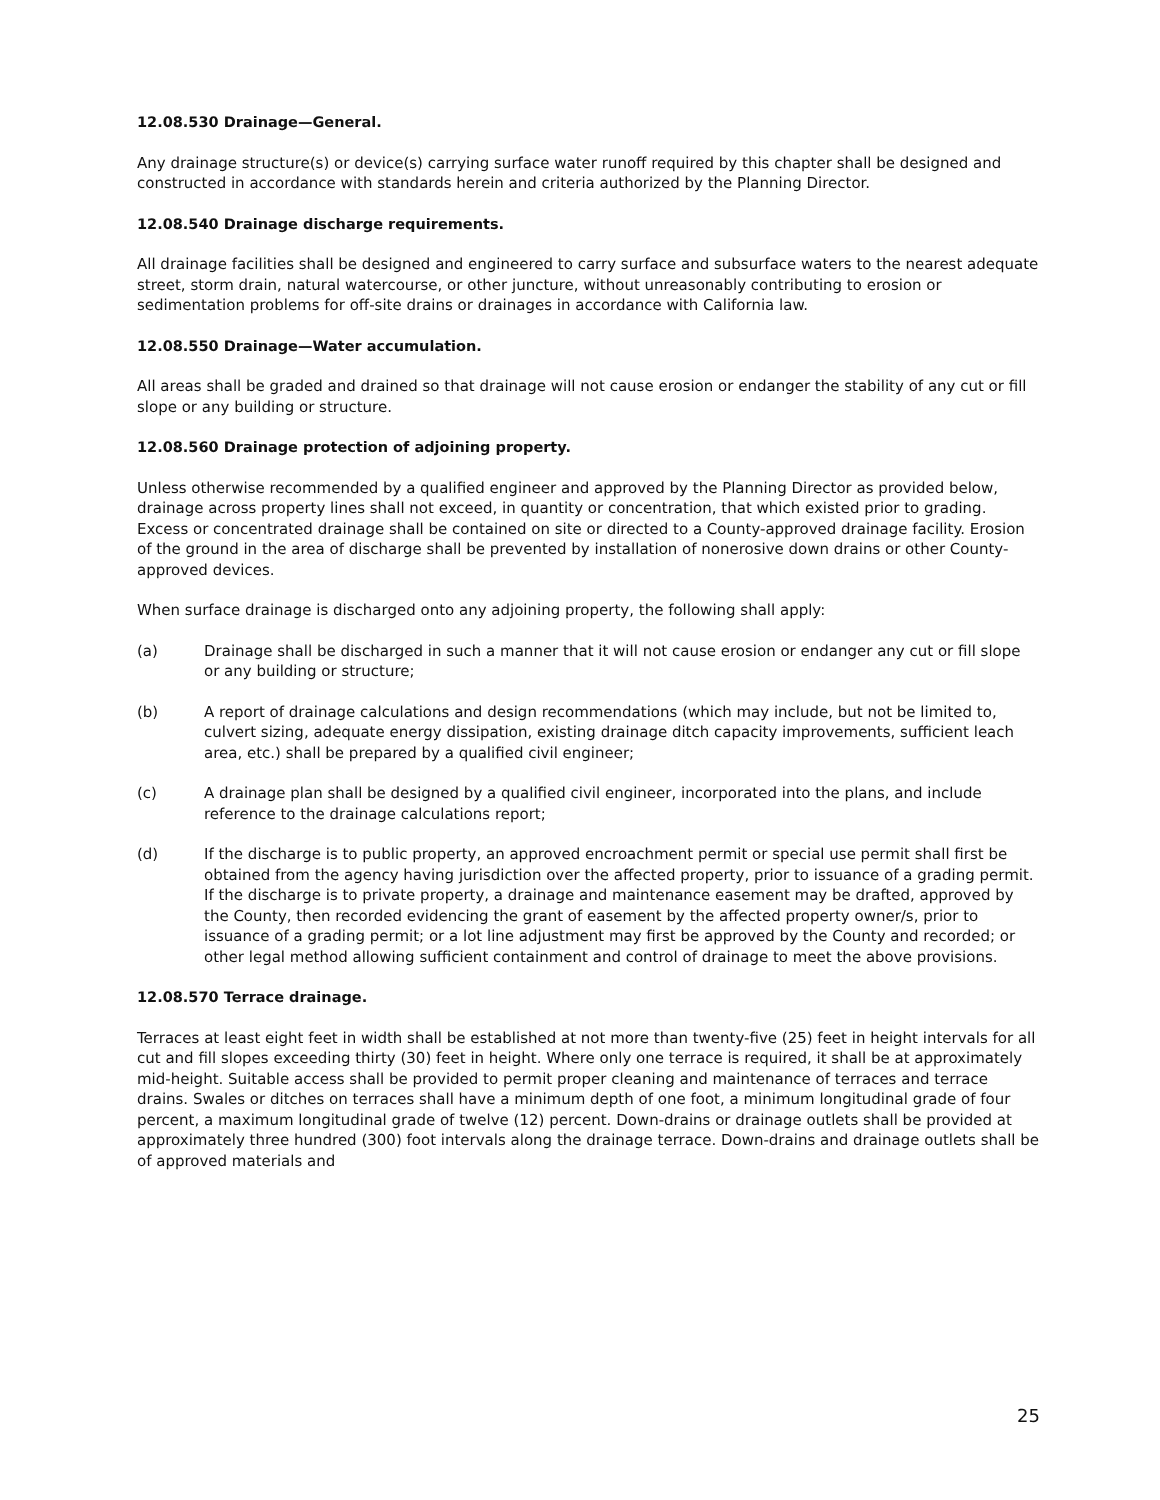12.08.530 Drainage—General.
Any drainage structure(s) or device(s) carrying surface water runoff required by this chapter shall be designed and constructed in accordance with standards herein and criteria authorized by the Planning Director.
12.08.540 Drainage discharge requirements.
All drainage facilities shall be designed and engineered to carry surface and subsurface waters to the nearest adequate street, storm drain, natural watercourse, or other juncture, without unreasonably contributing to erosion or sedimentation problems for off-site drains or drainages in accordance with California law.
12.08.550 Drainage—Water accumulation.
All areas shall be graded and drained so that drainage will not cause erosion or endanger the stability of any cut or fill slope or any building or structure.
12.08.560 Drainage protection of adjoining property.
Unless otherwise recommended by a qualified engineer and approved by the Planning Director as provided below, drainage across property lines shall not exceed, in quantity or concentration, that which existed prior to grading. Excess or concentrated drainage shall be contained on site or directed to a County-approved drainage facility. Erosion of the ground in the area of discharge shall be prevented by installation of nonerosive down drains or other County-approved devices.
When surface drainage is discharged onto any adjoining property, the following shall apply:
(a) Drainage shall be discharged in such a manner that it will not cause erosion or endanger any cut or fill slope or any building or structure;
(b) A report of drainage calculations and design recommendations (which may include, but not be limited to, culvert sizing, adequate energy dissipation, existing drainage ditch capacity improvements, sufficient leach area, etc.) shall be prepared by a qualified civil engineer;
(c) A drainage plan shall be designed by a qualified civil engineer, incorporated into the plans, and include reference to the drainage calculations report;
(d) If the discharge is to public property, an approved encroachment permit or special use permit shall first be obtained from the agency having jurisdiction over the affected property, prior to issuance of a grading permit. If the discharge is to private property, a drainage and maintenance easement may be drafted, approved by the County, then recorded evidencing the grant of easement by the affected property owner/s, prior to issuance of a grading permit; or a lot line adjustment may first be approved by the County and recorded; or other legal method allowing sufficient containment and control of drainage to meet the above provisions.
12.08.570 Terrace drainage.
Terraces at least eight feet in width shall be established at not more than twenty-five (25) feet in height intervals for all cut and fill slopes exceeding thirty (30) feet in height. Where only one terrace is required, it shall be at approximately mid-height. Suitable access shall be provided to permit proper cleaning and maintenance of terraces and terrace drains. Swales or ditches on terraces shall have a minimum depth of one foot, a minimum longitudinal grade of four percent, a maximum longitudinal grade of twelve (12) percent. Down-drains or drainage outlets shall be provided at approximately three hundred (300) foot intervals along the drainage terrace. Down-drains and drainage outlets shall be of approved materials and
25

──────

§ **TASK TO COMPLETE**:
Show every line above in which the word "adjoining" occurs.

§ **OUTPUT FOR THIS EXERCISE**:
12.08.560 Drainage protection of adjoining property.
When surface drainage is discharged onto any adjoining property, the following shall apply:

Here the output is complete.